I don’t know what the threshold is when you convert from a normal user to a “power user”, but after a year and half of use, the original Samsung 830 256GB SSD has seen 2.3TB of writes to the drive. That works out to around 4.2GB a day on average. That’s not exactly and endurance run, but i’m guessing it exceeds normal use. In that time I also haven’t run into any S.M.A.R.T. events with the drive and everything appears to be working normally.
Read and write speeds have stayed pretty consistent on the Samsung 830 256GB SSD. The drive still hits above 520MB/s reads and 400MB/s writes. I’m not expecting a big jump in speeds with the new Samsung 840 EVO, but I went ahead and dropped it into a system for quick testing while I wait for a torx kit to show up.

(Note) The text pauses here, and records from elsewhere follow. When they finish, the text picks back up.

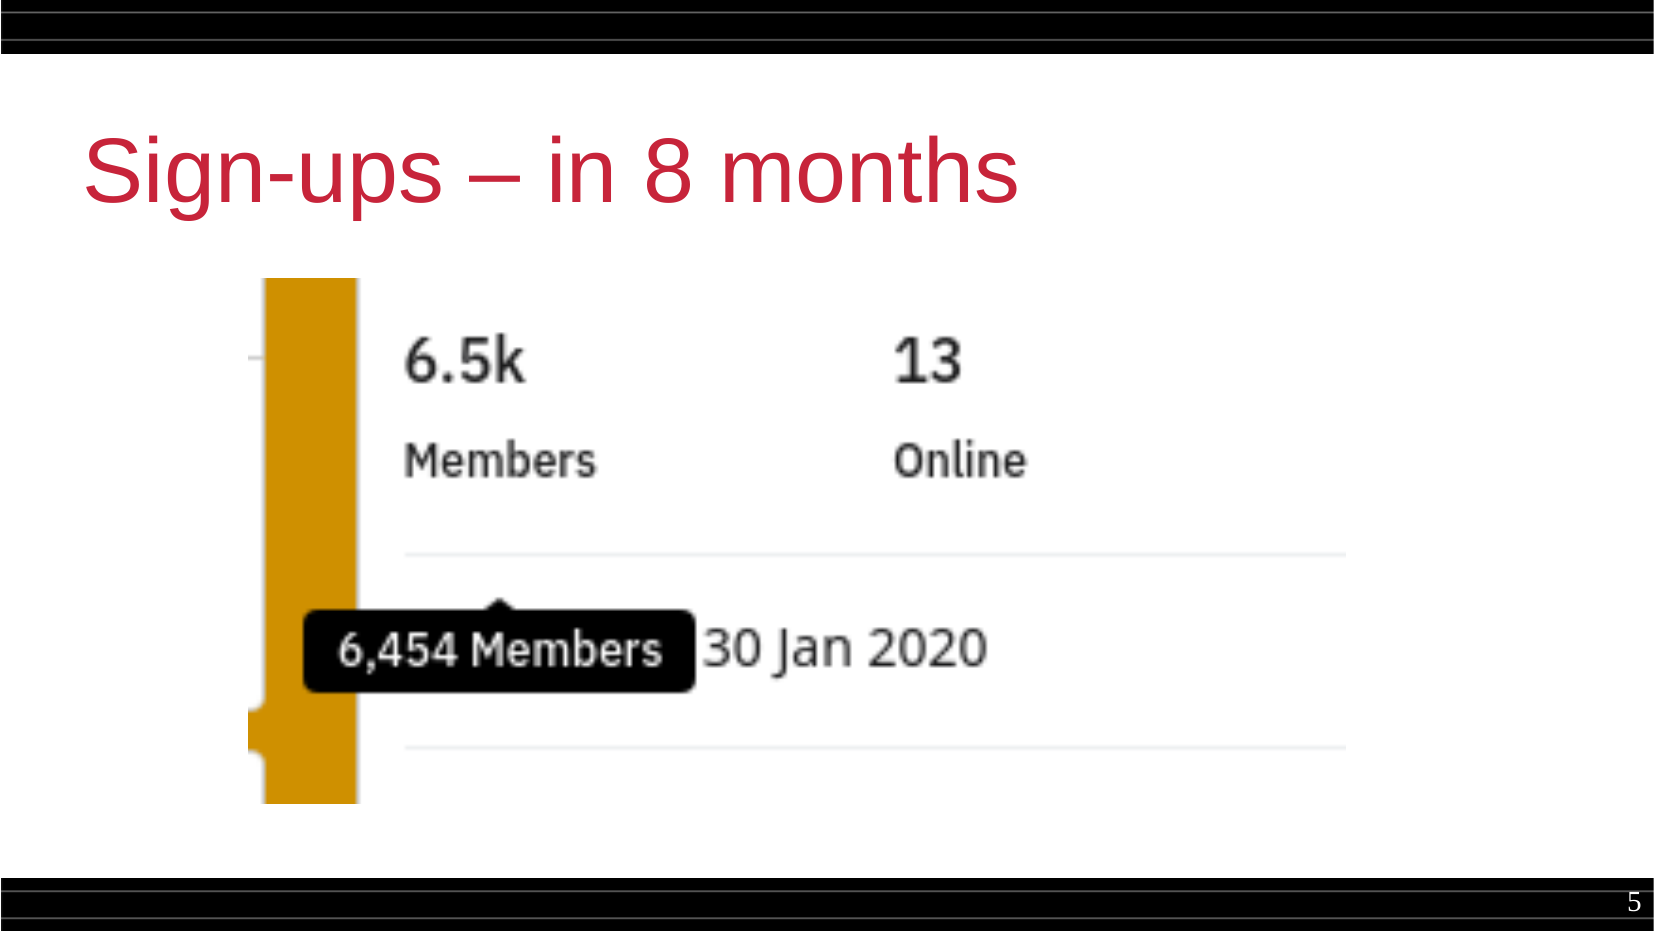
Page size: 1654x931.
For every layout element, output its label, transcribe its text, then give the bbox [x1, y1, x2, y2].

picture [1, 878, 1654, 931]
picture [1, 0, 1654, 54]
picture [248, 278, 1346, 804]
title Sign-ups – in 8 months [82, 92, 1571, 249]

Looks like the Samsung 840 EVO has a slight jump in read speeds at 541MB/s and a large jump in write speeds at 536MB/s. The 100+ MB/s write speed is a nice bonus, but it looks like the drive takes a hit in the random reads. That shouldn’t be a huge issue as I wasn’t unhappy with the speed of the 256GB SSD and the 840 EVO is pretty close in speed overall.
Once I get the torx kit, i’ll post an upgrade video for the Asus Zenbook ux32vd. Even though it’s an older laptop, it still keeps up well as an NLE system.

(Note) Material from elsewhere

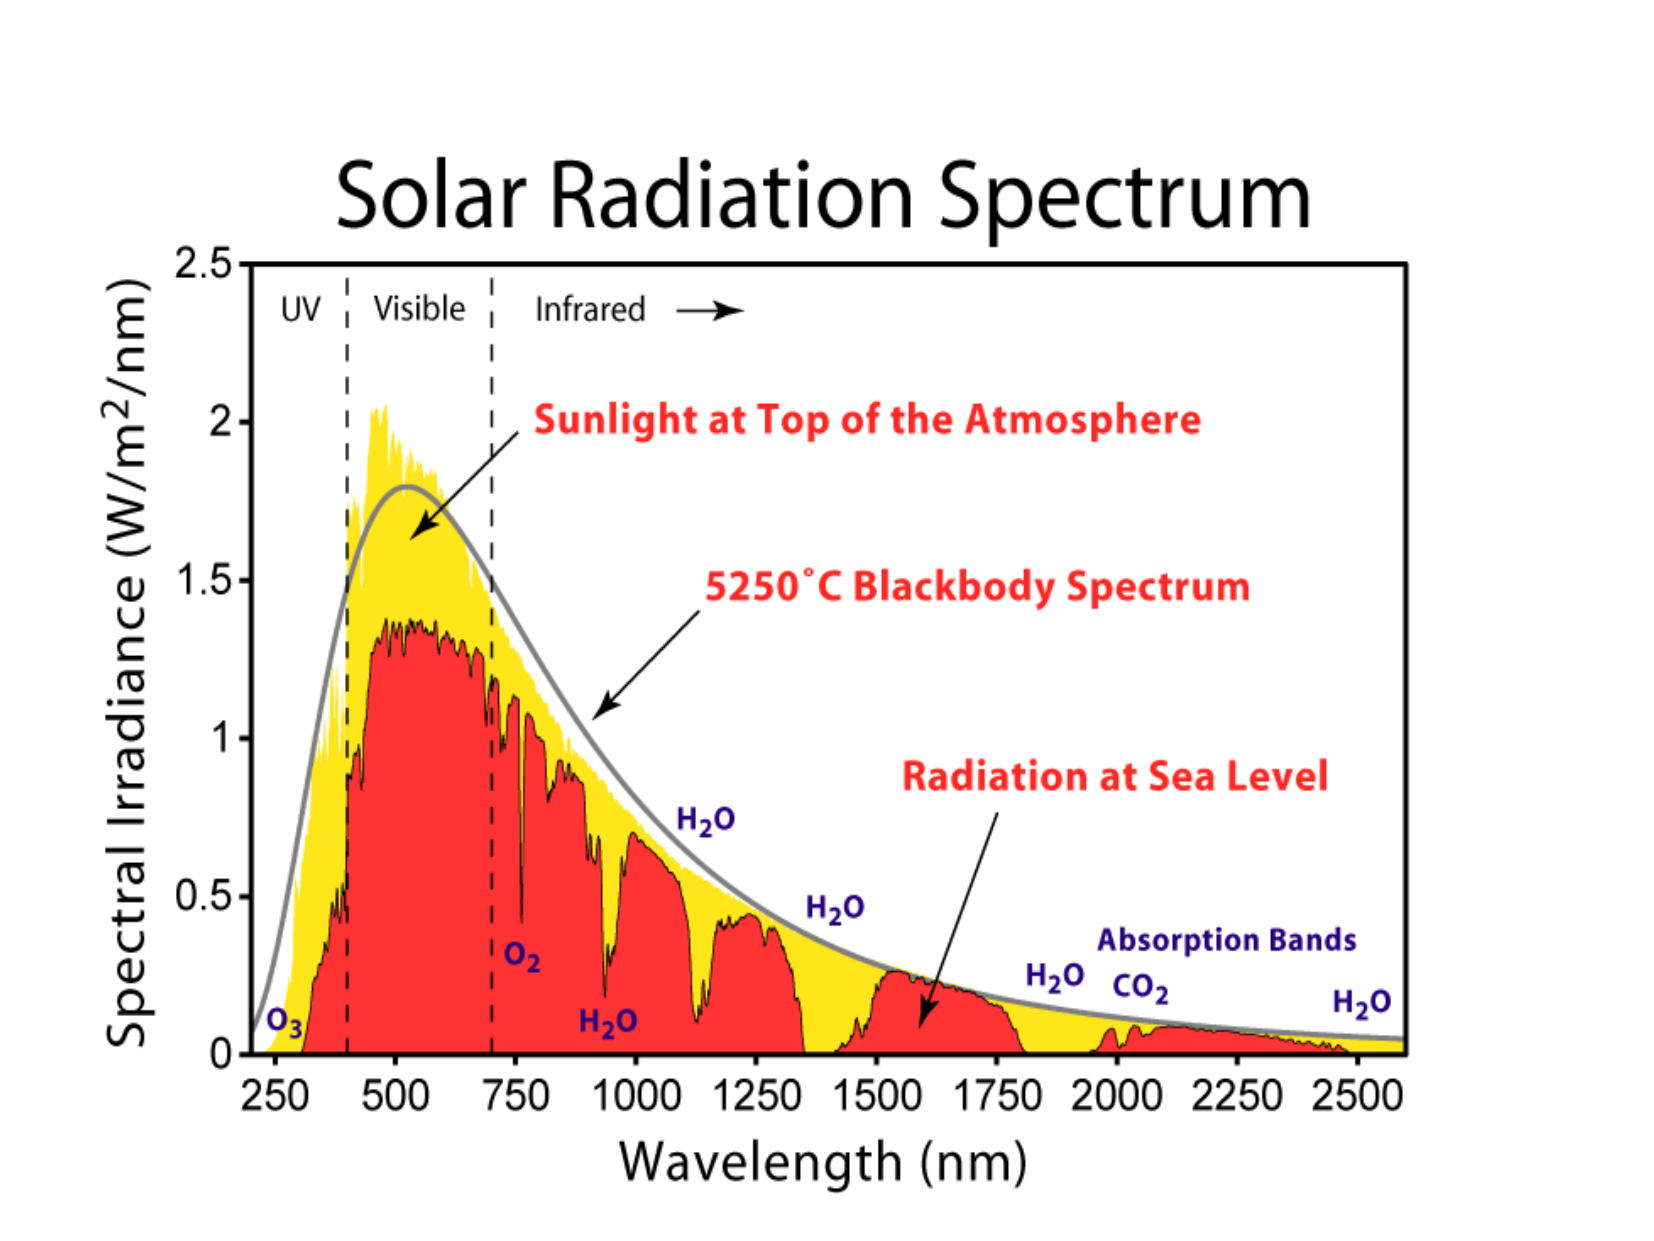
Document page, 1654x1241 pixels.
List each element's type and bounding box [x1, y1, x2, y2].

picture [82, 134, 1435, 1205]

February 4th, 2014 at 12:07 pm
I run two 256Gb 840 EVO’s in RAID0, getting close to 1000Mb/s transfer rates. I also have another one I use as a USB3 portable drive giving me 240Mb/s over USB3. Love these drives.
February 4th, 2014 at 12:32 pm
Well.. now you can run the 840 evo alone getting 1000mb/s read & write speed with partitian magic. Better reconfigure your drives asap.. 😉
February 5th, 2014 at 12:11 pm
Can you explain how to configure the partitions for better perfomance?
February 5th, 2014 at 1:45 pm
With the Samsung drives, they actually have a nice easy one click tool that takes care of trim, partition alignment, and firmware. It doesn’t require any of the hassle that was required a few years back.
February 4th, 2014 at 2:22 pm
It would be nice if the Asus Zenbook could handle 2 drives, but for the size I can’t really complain. Kim’s Partition magic idea also sounds like an interesting option.
For the middle of the road reviews I read on the 830, it’s been a good drive and the evo 840 seems to be even snappier in these quick tests. The samsung migration software is also pretty handy. 2 or 3 clicks and you’ve got an entire drive cloning right from the OS, no book disk or linux live disks, or ghost software to pay for, it’s extremely simple.